= Problem description =
From the records that follow, copy every line that contains the word "case".

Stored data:
::::
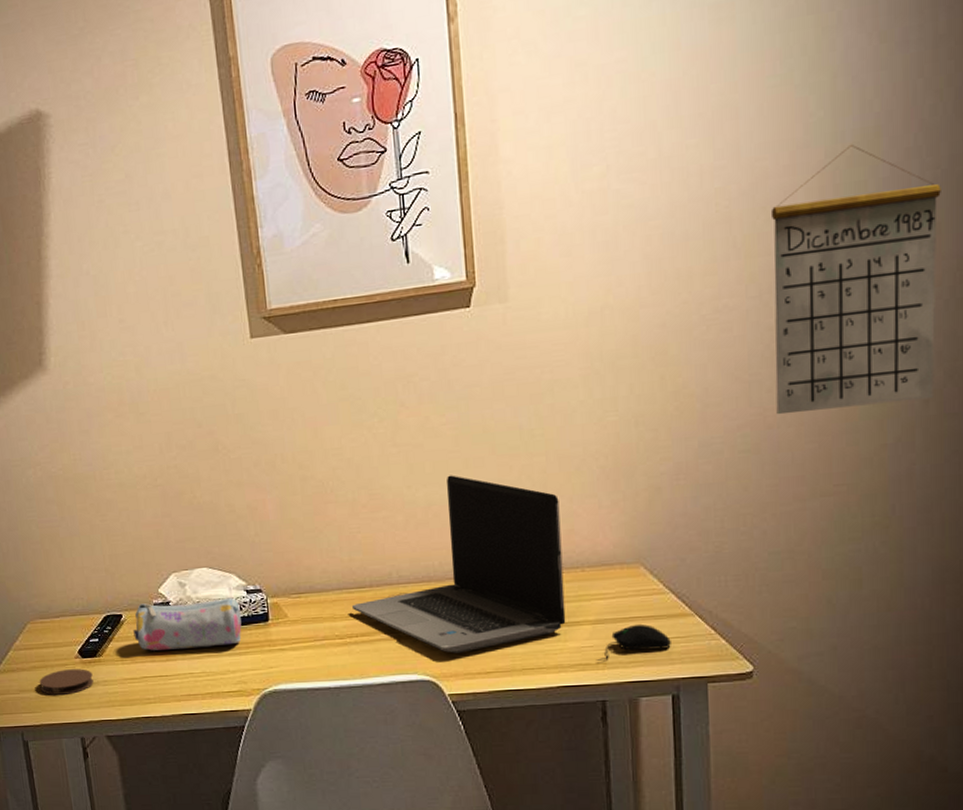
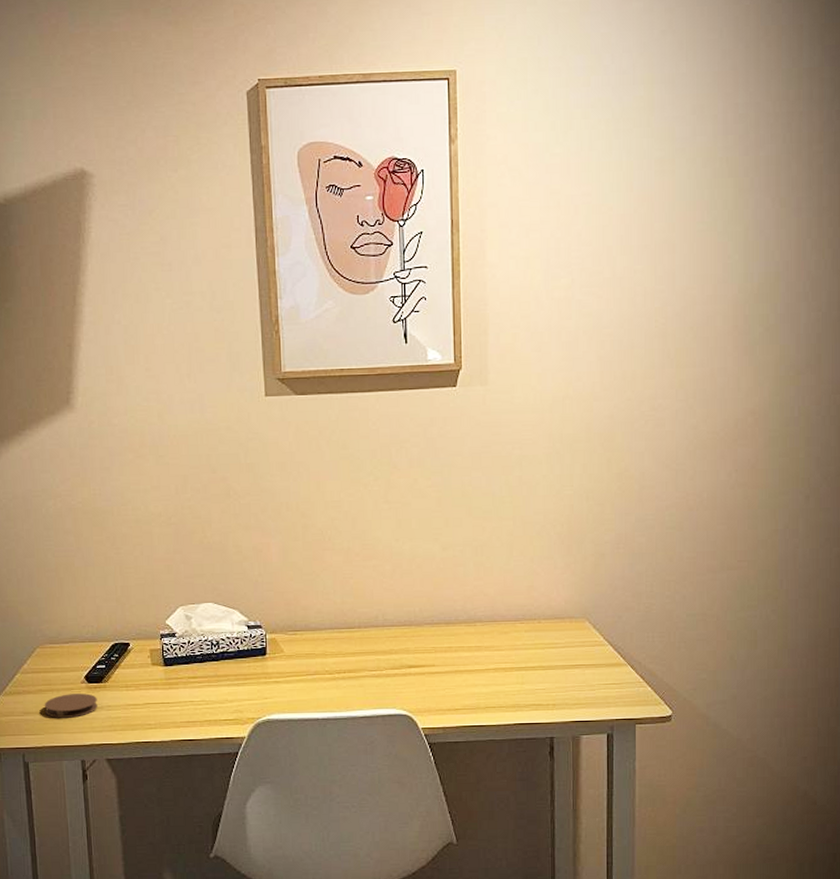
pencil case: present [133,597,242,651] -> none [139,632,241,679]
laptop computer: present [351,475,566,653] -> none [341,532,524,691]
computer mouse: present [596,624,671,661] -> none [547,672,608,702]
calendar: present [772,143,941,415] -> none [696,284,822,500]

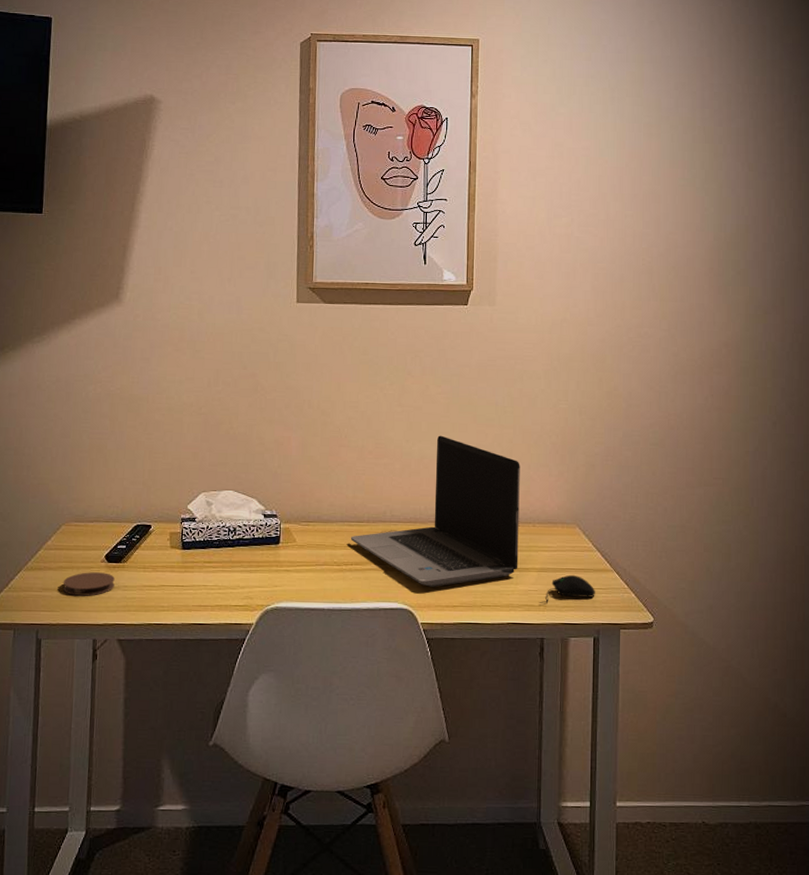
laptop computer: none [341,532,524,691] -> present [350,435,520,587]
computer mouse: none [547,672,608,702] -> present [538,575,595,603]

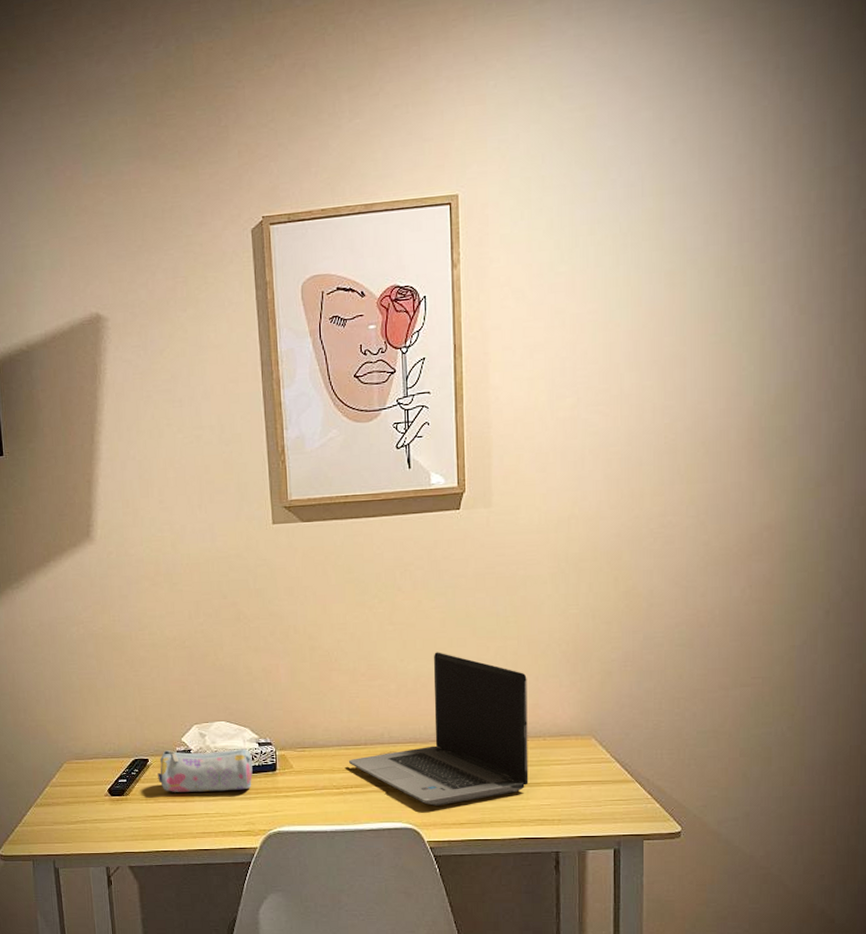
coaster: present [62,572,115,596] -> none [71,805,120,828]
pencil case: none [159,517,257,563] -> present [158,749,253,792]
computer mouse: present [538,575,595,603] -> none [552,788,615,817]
::::
= Response to the task =
pencil case: present [133,597,242,651] -> none [139,632,241,679]
pencil case: none [159,517,257,563] -> present [158,749,253,792]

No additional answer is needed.